Dataset entries
################

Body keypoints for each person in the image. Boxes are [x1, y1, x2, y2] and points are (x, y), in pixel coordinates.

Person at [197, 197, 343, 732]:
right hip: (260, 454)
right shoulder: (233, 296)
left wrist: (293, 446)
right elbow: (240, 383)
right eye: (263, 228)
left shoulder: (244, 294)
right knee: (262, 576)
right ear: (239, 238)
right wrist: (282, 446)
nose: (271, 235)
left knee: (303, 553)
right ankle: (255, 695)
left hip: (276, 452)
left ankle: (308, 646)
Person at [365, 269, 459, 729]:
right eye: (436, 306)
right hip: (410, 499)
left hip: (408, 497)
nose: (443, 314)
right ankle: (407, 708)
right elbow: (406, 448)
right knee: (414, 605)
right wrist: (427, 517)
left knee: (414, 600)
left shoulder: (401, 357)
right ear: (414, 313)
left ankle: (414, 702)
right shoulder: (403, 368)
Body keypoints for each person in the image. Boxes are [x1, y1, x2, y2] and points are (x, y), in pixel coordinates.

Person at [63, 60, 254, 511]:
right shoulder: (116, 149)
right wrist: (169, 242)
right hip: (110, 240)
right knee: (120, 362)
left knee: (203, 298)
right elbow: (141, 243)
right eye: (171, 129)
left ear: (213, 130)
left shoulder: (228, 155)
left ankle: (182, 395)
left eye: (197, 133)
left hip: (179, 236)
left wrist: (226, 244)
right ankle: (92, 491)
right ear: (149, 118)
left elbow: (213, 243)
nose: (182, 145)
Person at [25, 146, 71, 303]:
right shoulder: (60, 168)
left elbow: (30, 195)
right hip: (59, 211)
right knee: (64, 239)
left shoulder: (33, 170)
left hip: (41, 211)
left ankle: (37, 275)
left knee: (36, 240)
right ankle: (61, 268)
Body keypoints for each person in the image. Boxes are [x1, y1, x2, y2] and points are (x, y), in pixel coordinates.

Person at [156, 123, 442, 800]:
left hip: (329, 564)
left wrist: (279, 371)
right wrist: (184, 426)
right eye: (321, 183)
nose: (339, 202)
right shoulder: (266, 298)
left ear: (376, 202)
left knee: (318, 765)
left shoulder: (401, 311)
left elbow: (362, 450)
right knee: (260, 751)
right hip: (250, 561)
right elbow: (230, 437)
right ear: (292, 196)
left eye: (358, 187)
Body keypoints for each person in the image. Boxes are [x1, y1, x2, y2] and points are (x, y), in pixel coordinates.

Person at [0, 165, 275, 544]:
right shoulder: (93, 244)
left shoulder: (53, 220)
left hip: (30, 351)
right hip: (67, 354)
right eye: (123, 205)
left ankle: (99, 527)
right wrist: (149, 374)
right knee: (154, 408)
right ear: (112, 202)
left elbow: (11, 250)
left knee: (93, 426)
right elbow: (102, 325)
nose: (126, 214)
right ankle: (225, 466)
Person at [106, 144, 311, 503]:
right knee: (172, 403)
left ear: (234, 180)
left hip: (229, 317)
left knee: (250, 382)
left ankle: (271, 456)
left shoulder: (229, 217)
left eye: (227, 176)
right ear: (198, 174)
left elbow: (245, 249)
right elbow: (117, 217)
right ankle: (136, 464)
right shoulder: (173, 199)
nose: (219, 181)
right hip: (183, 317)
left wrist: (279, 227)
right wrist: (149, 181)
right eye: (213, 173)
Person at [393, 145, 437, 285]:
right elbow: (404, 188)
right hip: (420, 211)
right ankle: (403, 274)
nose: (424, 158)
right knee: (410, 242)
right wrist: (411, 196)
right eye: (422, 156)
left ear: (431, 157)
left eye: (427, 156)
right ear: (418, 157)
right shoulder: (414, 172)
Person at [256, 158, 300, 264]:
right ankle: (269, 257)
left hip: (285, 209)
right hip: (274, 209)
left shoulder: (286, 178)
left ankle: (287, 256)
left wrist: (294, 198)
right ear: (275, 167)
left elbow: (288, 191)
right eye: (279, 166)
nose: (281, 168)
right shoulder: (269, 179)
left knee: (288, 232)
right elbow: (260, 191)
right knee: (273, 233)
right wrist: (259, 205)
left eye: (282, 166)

################

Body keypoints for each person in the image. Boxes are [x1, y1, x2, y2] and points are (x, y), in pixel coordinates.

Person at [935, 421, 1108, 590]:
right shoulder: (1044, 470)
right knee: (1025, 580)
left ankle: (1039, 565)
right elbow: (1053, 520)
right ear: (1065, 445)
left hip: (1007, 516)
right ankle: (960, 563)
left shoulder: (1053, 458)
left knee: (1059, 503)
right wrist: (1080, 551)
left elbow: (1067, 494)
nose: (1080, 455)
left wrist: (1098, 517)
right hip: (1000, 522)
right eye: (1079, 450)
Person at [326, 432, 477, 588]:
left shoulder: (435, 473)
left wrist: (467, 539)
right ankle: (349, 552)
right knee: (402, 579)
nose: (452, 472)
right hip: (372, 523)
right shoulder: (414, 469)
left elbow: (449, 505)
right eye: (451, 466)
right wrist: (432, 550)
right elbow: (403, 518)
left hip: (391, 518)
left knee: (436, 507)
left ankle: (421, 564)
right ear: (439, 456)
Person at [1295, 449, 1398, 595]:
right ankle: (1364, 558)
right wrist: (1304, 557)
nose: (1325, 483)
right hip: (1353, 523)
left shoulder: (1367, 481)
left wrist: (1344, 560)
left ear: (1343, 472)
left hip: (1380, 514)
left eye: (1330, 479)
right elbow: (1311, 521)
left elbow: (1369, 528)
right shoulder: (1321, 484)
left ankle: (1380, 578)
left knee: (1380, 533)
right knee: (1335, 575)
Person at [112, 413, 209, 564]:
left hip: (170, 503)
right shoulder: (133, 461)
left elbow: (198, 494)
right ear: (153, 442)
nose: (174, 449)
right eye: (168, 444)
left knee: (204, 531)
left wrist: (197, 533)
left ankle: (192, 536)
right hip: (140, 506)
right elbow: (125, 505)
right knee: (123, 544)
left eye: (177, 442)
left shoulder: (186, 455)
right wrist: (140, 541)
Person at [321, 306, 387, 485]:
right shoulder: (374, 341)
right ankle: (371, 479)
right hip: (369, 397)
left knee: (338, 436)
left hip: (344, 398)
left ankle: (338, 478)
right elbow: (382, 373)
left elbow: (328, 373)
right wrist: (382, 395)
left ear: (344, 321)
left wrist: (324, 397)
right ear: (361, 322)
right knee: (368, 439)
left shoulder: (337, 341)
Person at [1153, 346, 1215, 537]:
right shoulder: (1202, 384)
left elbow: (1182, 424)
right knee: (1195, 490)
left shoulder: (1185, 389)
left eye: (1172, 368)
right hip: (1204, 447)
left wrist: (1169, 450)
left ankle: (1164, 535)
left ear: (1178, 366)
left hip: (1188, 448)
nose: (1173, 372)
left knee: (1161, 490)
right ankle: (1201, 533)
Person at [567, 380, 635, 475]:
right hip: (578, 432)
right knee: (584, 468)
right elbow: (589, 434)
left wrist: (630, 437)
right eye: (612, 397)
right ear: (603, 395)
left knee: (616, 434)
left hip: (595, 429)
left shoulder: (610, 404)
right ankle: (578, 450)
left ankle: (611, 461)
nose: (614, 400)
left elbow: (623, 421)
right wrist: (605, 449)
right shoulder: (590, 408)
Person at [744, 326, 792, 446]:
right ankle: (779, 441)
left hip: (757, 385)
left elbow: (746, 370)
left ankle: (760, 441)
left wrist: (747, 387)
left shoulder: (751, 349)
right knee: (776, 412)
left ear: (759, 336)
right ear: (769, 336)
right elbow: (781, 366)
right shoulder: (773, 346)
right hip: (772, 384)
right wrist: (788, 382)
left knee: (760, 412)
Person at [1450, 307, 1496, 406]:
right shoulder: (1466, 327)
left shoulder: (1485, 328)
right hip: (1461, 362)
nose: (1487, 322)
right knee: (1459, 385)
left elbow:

################

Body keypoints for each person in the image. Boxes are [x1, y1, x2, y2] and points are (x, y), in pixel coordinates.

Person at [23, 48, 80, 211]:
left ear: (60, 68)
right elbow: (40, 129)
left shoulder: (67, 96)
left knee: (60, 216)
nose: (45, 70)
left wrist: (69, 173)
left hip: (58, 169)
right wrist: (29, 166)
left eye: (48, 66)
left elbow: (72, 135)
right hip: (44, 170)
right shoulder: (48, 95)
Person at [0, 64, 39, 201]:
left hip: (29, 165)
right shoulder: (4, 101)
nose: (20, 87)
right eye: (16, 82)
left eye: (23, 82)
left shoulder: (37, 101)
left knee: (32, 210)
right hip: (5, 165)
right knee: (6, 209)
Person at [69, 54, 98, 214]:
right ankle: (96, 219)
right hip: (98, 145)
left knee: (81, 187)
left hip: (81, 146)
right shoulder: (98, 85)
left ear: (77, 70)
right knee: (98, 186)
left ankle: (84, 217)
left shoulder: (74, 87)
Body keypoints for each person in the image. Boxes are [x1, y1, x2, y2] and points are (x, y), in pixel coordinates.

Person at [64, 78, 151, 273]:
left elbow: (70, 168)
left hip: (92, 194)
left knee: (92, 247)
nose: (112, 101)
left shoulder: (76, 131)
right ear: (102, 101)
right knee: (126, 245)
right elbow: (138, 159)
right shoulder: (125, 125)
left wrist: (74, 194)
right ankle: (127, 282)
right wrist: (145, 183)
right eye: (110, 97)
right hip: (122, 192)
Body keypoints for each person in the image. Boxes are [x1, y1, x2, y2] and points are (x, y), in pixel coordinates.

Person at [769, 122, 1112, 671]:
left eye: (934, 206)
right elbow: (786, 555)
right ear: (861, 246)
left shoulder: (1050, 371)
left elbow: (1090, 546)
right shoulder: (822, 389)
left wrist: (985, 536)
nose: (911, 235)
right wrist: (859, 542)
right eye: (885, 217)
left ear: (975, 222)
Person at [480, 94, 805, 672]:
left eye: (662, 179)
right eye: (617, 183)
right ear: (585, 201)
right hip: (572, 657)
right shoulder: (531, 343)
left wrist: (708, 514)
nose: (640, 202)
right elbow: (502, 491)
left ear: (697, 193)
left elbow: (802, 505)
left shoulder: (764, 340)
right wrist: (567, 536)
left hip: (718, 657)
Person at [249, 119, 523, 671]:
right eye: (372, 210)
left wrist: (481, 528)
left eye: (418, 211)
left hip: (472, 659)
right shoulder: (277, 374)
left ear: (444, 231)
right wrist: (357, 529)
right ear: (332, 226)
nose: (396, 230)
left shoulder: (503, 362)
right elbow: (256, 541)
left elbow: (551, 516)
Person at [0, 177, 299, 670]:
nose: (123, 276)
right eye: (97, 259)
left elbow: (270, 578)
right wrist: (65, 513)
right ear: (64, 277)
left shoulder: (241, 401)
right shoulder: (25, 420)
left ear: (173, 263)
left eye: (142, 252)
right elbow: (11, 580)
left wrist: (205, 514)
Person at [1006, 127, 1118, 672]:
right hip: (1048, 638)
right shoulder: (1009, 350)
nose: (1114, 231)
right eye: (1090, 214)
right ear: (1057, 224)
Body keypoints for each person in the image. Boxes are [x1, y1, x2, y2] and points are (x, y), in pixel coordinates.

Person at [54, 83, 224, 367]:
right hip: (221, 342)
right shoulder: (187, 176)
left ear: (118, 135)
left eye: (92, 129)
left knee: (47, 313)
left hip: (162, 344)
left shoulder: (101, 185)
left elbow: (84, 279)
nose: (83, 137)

################

■ Brief
The lines above, starting at the one with "left ear: (444, 231)" and ending at the one with "right ear: (64, 277)", are the only ones to return, exactly as written.

■ Output
left ear: (444, 231)
right wrist: (357, 529)
right ear: (332, 226)
nose: (396, 230)
left shoulder: (503, 362)
right elbow: (256, 541)
left elbow: (551, 516)
Person at [0, 177, 299, 670]:
nose: (123, 276)
right eye: (97, 259)
left elbow: (270, 578)
right wrist: (65, 513)
right ear: (64, 277)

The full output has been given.